Otherwise, the strongest sectors in the NAB survey are in finance, property and business services, along with recreation and personal services. Again, another reason for the ailing traditional retailing sector is that we are buying more “experiences”, through services such as massages, travel and eating out, rather than clothing, take-home food or household goods.

The other clear positive percolating through the economy is the amazingly persistent strength in coal and iron ore prices. While they’ve come off their boil in recent weeks, they remain at high levels – and the outlook has improved from the despair of early 2016, thanks to signs that China has no choice but to continue pump-priming housing and infrastructure activity to keep the economy ticking over, while also cutting back on excess capacity in its own high cost and highly polluting coal and iron ore industries. 

Judging by the RBA’s post-meeting Statement on Tuesday, the Bank still seems to see more blue skies than rain clouds ahead. For starters, it downplayed the negative September quarter GDP result suggesting it “largely reflected temporary factors” – which we know were factor like poor weather which hampered some construction projects and export shipments. The Bank then confidently expressed the view that its “central scenario remains for economic growth to be around 3 per cent over the next couple of years.”  As gleaned from various surveys, that’s still toward the top-end of the range of market-economist expectations (including my own), and suggest the RBA won’t revise down its growth outlook by much at all in this Friday’s Statement on Monetary Policy.

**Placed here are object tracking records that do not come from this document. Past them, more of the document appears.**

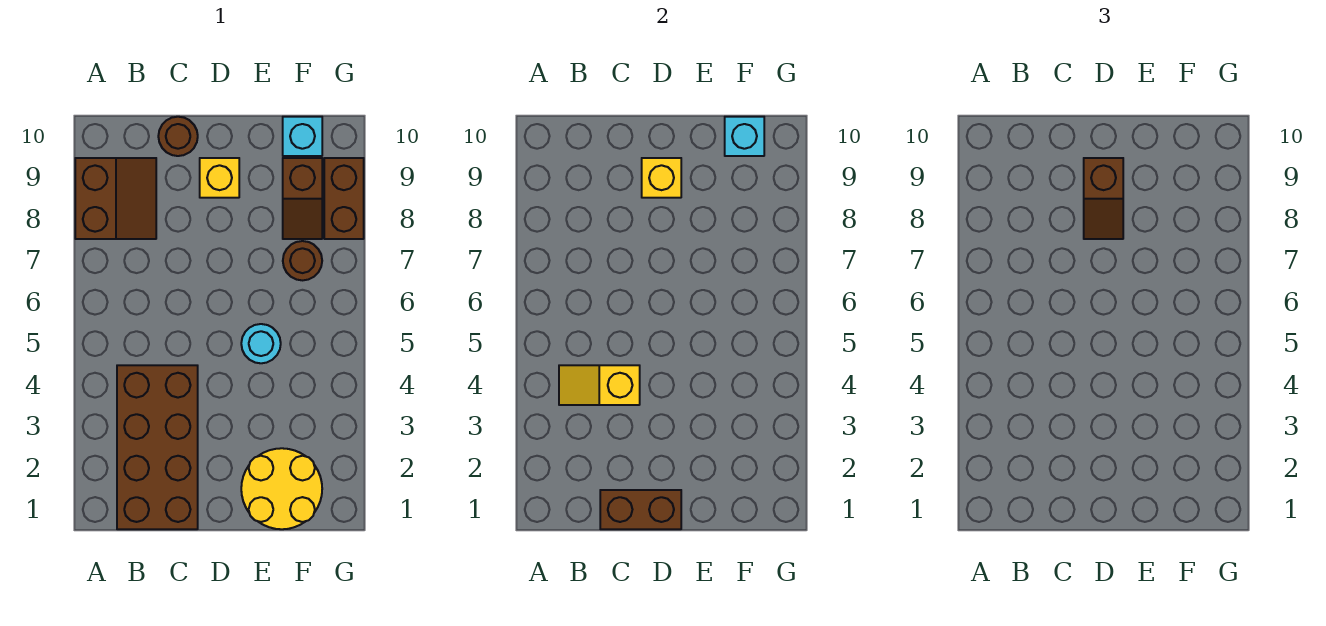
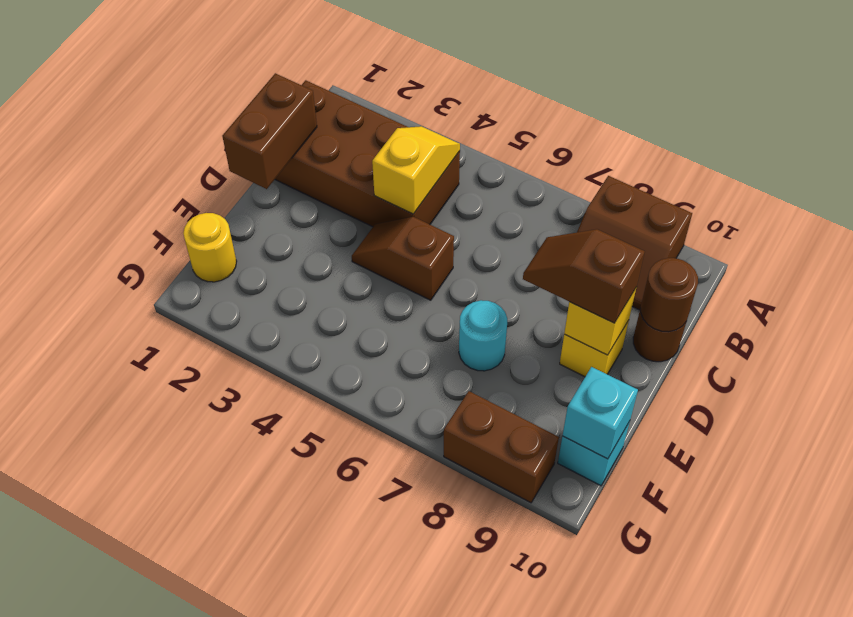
yellow 2x2 round brick [241,448,322,529] -> yellow 1x1 round brick [183,213,237,282]
cyan 1x1 round brick [241,324,281,363] -> cyan 1x1 round brick moved to [459,300,507,371]
brown 1x1 round brick [283,241,322,280] -> brown 1x1 round brick moved to [641,258,698,332]
brown 1x2 slope [283,158,322,239] -> brown 1x2 slope moved to [352,217,454,300]

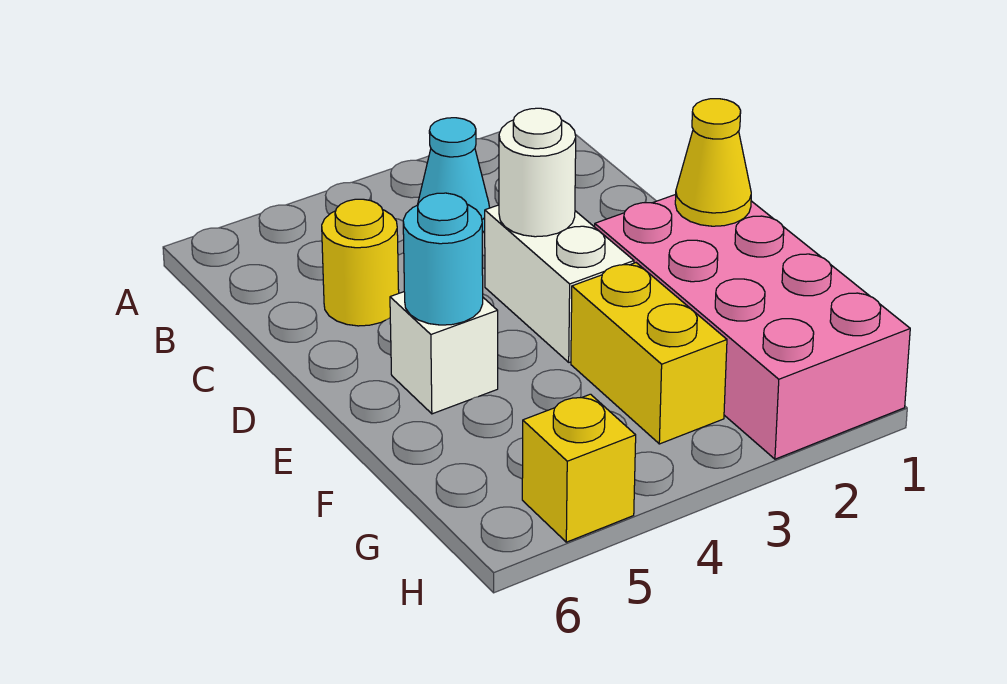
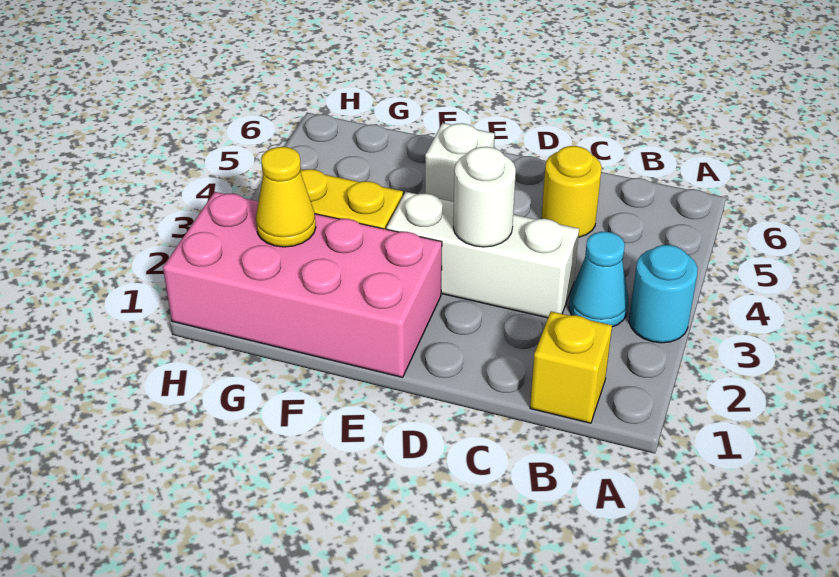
white 1x2 brick [485,205,634,362] -> white 1x3 brick [387,192,579,318]
yellow 1x1 cone [675,99,751,226] -> yellow 1x1 cone moved to [256,147,316,247]
cyan 1x1 round brick [403,193,483,325] -> cyan 1x1 round brick moved to [629,245,698,343]
yellow 1x1 brick [522,394,636,542] -> yellow 1x1 brick moved to [530,311,612,423]

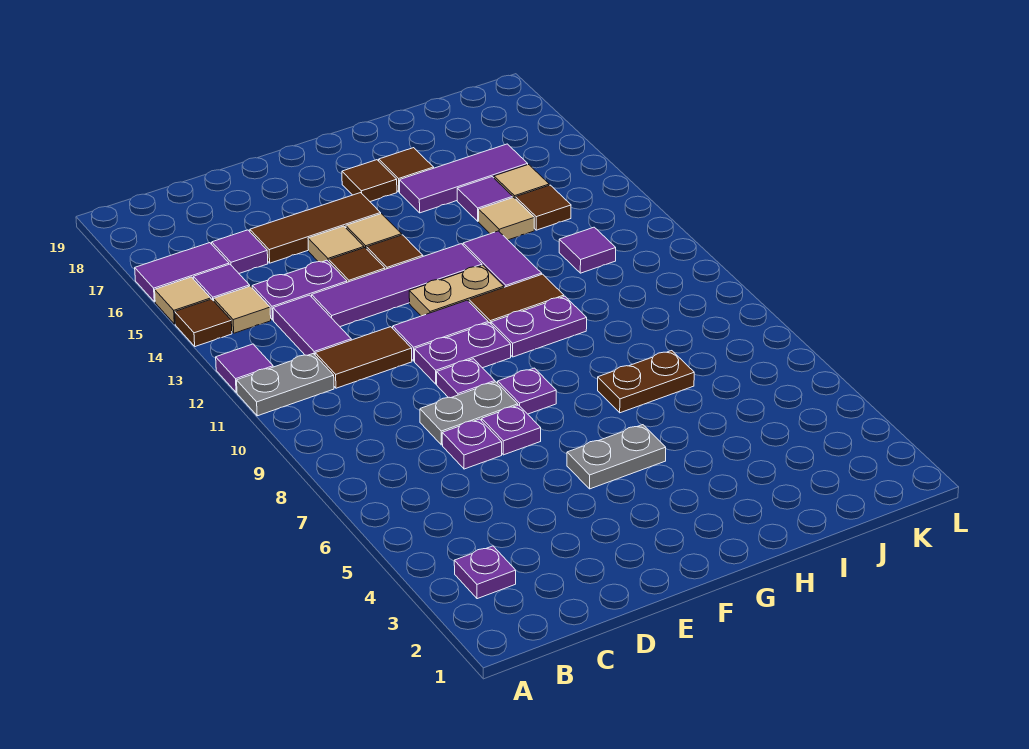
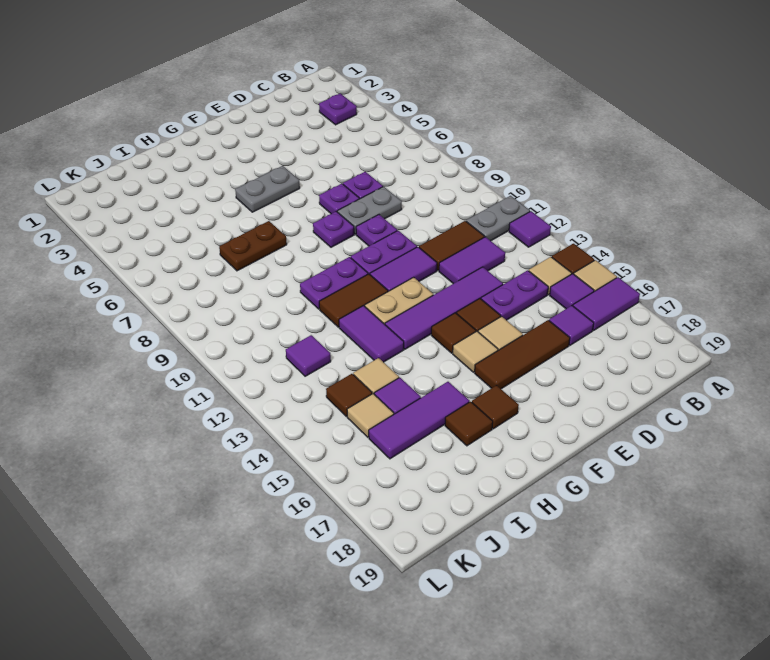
purple 1x2 tile [273,295,351,355] -> purple 1x2 tile turned to [439,237,505,284]

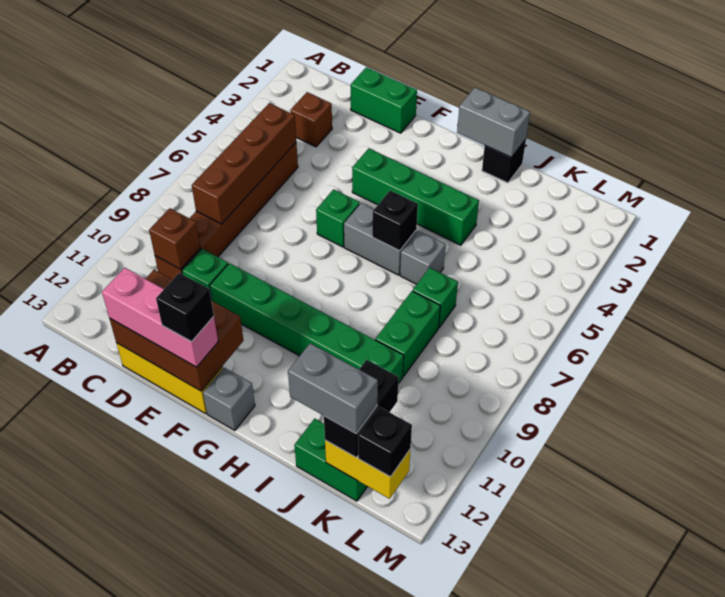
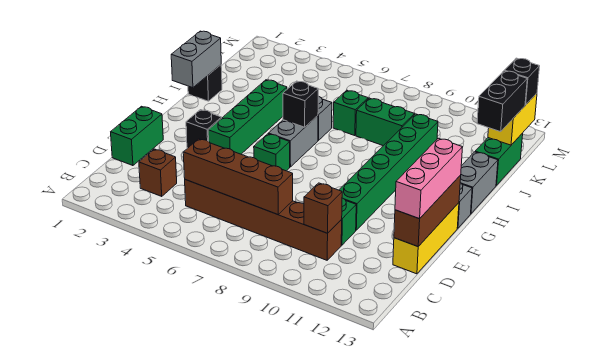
brown 2x3 brick [109,270,244,391] -> brown 1x3 brick [394,175,461,246]
black 1x1 brick [156,273,214,342] -> black 1x1 brick moved to [186,110,222,148]
grey 1x2 brick [288,343,378,434] -> grey 1x2 brick moved to [460,152,498,213]
black 1x2 brick [324,360,399,458] -> black 1x2 brick turned to [477,71,527,132]

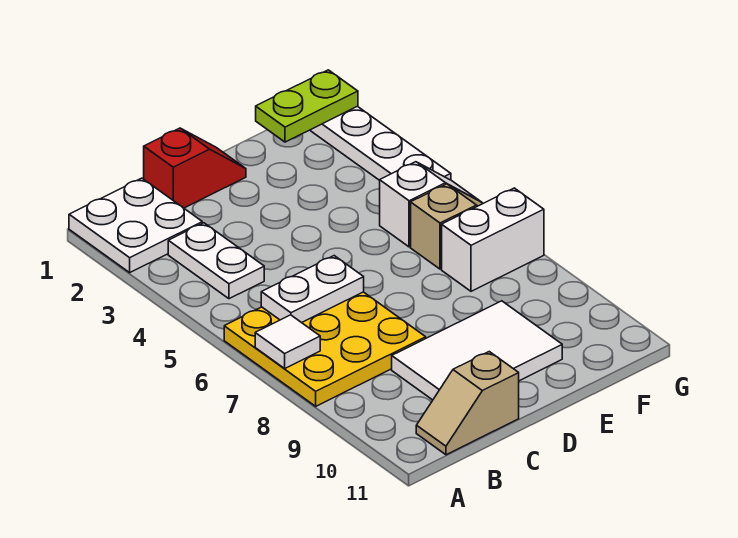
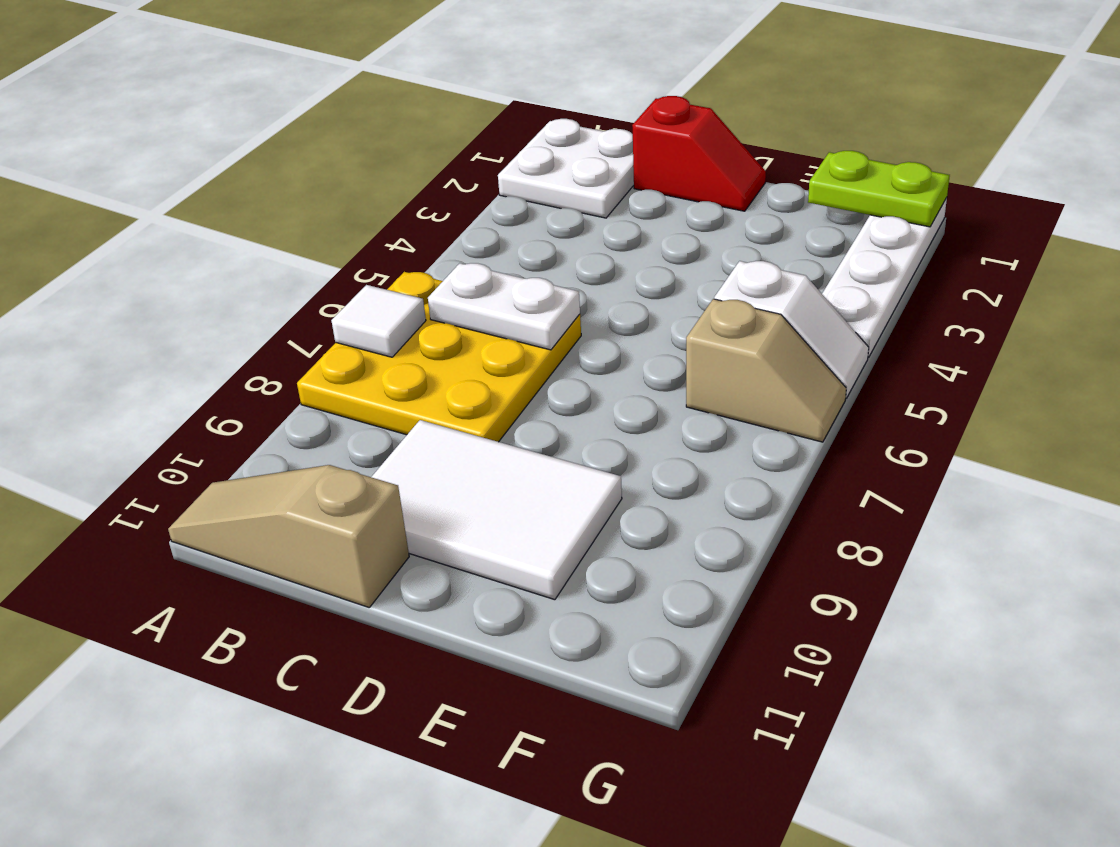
white 1x2 plate [168,223,264,299] -> none
tan 1x2 slope [416,352,519,455] -> tan 1x3 slope [168,465,409,607]
white 1x2 brick [442,188,544,291] -> none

Given the RBA talks to an extensive range of business contacts on a regular basis, the fact it remains relatively upbeat on the economic outlook is encouraging. That said, while the RBA is not the worst economic forecaster in the country, even it is not infallible.

More generally, however, my sense is that the RBA may be getting a little more comfortable with below-target inflation, especially if it coincides with above trend growth (as it expects) and associated downward pressure on the unemployment rate. Indeed, provided low inflation does not reflect deficient demand – but rather “positive supply shocks” such as new entrants and productivity-enhancing technology shocks – it could actually be construed as an economic positive that enhancing real incomes.

All this suggest that a rate cut as early as May will also be a stretch – even if annual underlying inflation stays close to 1.5% in the March quarter report in late April – unless we also start to see the unemployment rate defying the RBA’s optimism and push back above 6%.